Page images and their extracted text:
BEGIN
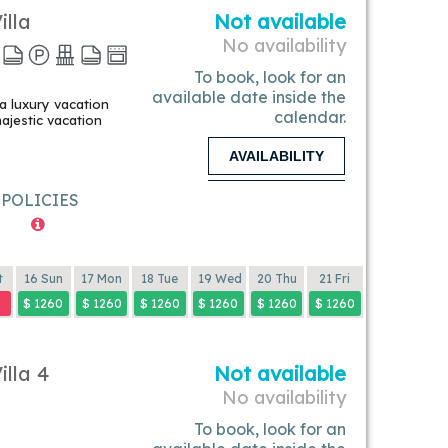
illa
Not available
No availability
To book, look for an
available date inside the
 a luxury vacation
calendar.
majestic vacation
AVAILABILITY
POLICIES
t
16 Sun
17 Mon
18 Tue
19 Wed
20 Thu
21 Fri
$ 1260
$ 1260
$ 1260
$ 1260
$ 1260
$ 1260
illa 4
Not available
No availability
To book, look for an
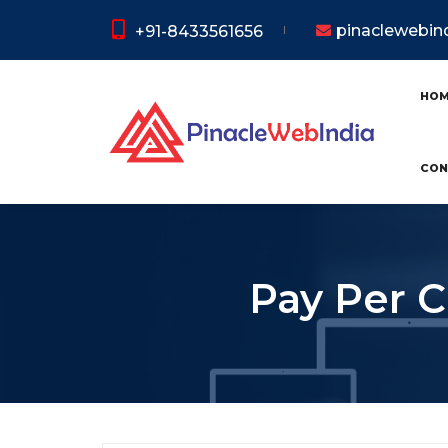
pinaclewebi
+91-8433561656
HO
CON
Pay Per C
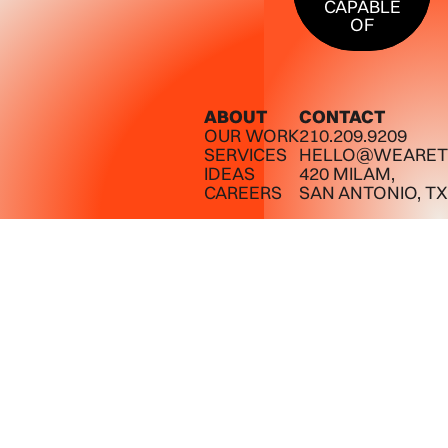
CAPABLE
OF
ABOUT
CONTACT
OUR WORK
210.209.9209
SERVICES
HELLO@WEARET
IDEAS
420 MILAM,
CAREERS
SAN ANTONIO, TX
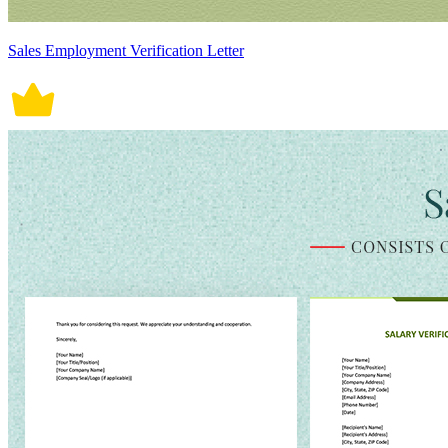
Sales Employment Verification Letter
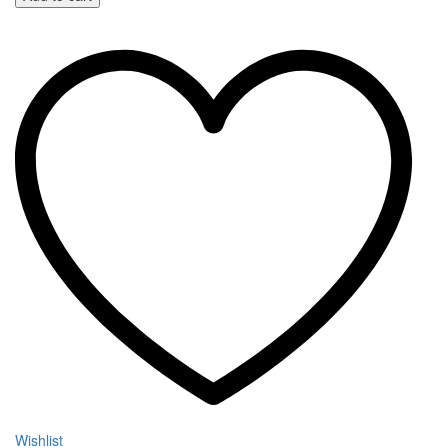
Wishlist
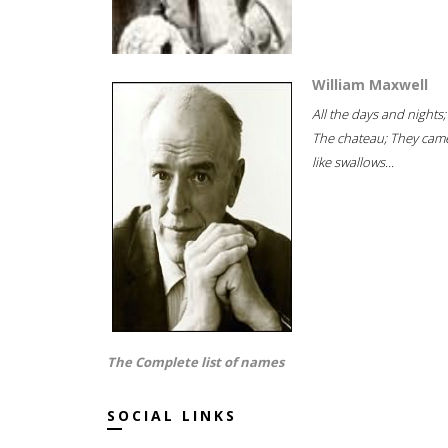
William Maxwell
All the days and nights;
The chateau; They cam
like swallows...
The Complete list of names
SOCIAL LINKS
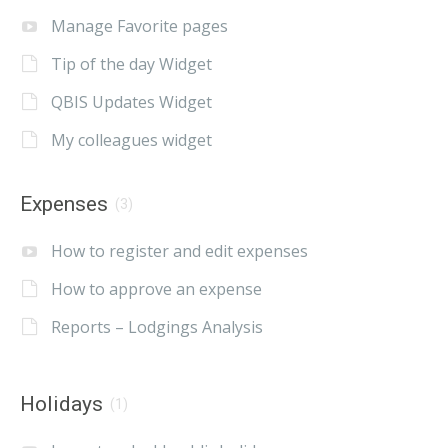
Manage Favorite pages
Tip of the day Widget
QBIS Updates Widget
My colleagues widget
Expenses
(3)
How to register and edit expenses
How to approve an expense
Reports – Lodgings Analysis
Holidays
(1)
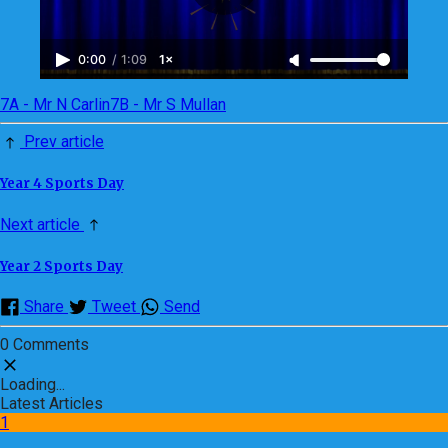
0:00
/
1:09
1×
7A - Mr N Carlin
7B - Mr S Mullan
Prev article
Year 4 Sports Day
Next article
Year 2 Sports Day
Share
Tweet
Send
0 Comments
Loading...
Latest Articles
1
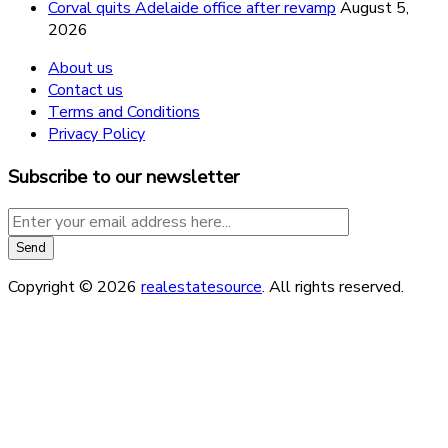
Corval quits Adelaide office after revamp
August 5,
2026
About us
Contact us
Terms and Conditions
Privacy Policy
Subscribe to our newsletter
Copyright © 2026
realestatesource
. All rights reserved.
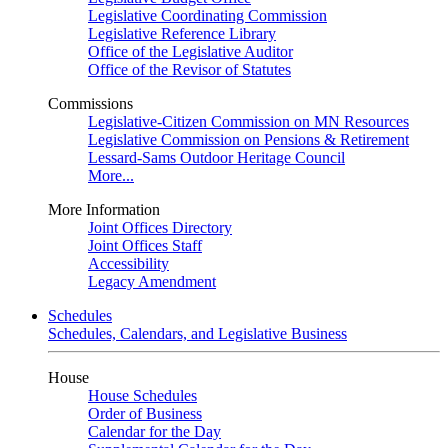
Legislative Coordinating Commission
Legislative Reference Library
Office of the Legislative Auditor
Office of the Revisor of Statutes
Commissions
Legislative-Citizen Commission on MN Resources
Legislative Commission on Pensions & Retirement
Lessard-Sams Outdoor Heritage Council
More...
More Information
Joint Offices Directory
Joint Offices Staff
Accessibility
Legacy Amendment
Schedules
Schedules, Calendars, and Legislative Business
House
House Schedules
Order of Business
Calendar for the Day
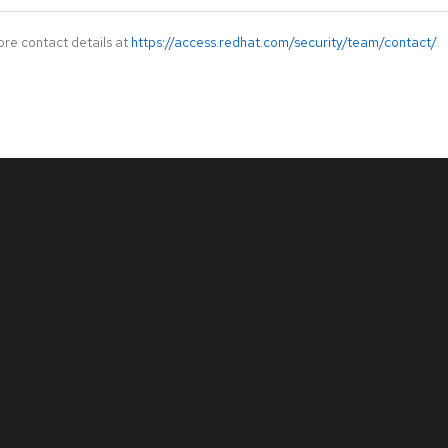
ore contact details at
https://access.redhat.com/security/team/contact/
.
END
Exercise description:
Rewrite the text of all the lines above with "Sports Day" replaced by "Field Day" wherever it occurs, changing nothing else and omitting the pictures.

Response:
illa
Not available
No availability
To book, look for an
available date inside the
 a luxury vacation
calendar.
majestic vacation
AVAILABILITY
POLICIES
t
16 Sun
17 Mon
18 Tue
19 Wed
20 Thu
21 Fri
$ 1260
$ 1260
$ 1260
$ 1260
$ 1260
$ 1260
illa 4
Not available
No availability
To book, look for an
pinaclewebi
+91-8433561656
HO
CON
Pay Per C
CAPABLE
OF
ABOUT
CONTACT
OUR WORK
210.209.9209
SERVICES
HELLO@WEARET
IDEAS
420 MILAM,
CAREERS
SAN ANTONIO, TX
Sales Employment Verification Letter
Wishlist
William Maxwell
All the days and nights;
The chateau; They cam
like swallows...
The Complete list of names
SOCIAL LINKS
Manage Favorite pages
Tip of the day Widget
QBIS Updates Widget
My colleagues widget
Expenses
(3)
How to register and edit expenses
How to approve an expense
Reports – Lodgings Analysis
Holidays
(1)
0:00
/
1:09
1×
7A - Mr N Carlin
7B - Mr S Mullan
Prev article
Year 4 Field Day
Next article
Year 2 Field Day
Share
Tweet
Send
0 Comments
Loading...
Latest Articles
1
Corval quits Adelaide office after revamp
August 5,
2026
About us
Contact us
Terms and Conditions
Privacy Policy
Subscribe to our newsletter
Copyright © 2026
realestatesource
. All rights reserved.
Legislative Coordinating Commission
Legislative Reference Library
Office of the Legislative Auditor
Office of the Revisor of Statutes
Commissions
Legislative-Citizen Commission on MN Resources
Legislative Commission on Pensions & Retirement
Lessard-Sams Outdoor Heritage Council
More...
More Information
Joint Offices Directory
Joint Offices Staff
Accessibility
Legacy Amendment
Schedules
Schedules, Calendars, and Legislative Business
House
House Schedules
Order of Business
Calendar for the Day
ore contact details at
https://access.redhat.com/security/team/contact/
.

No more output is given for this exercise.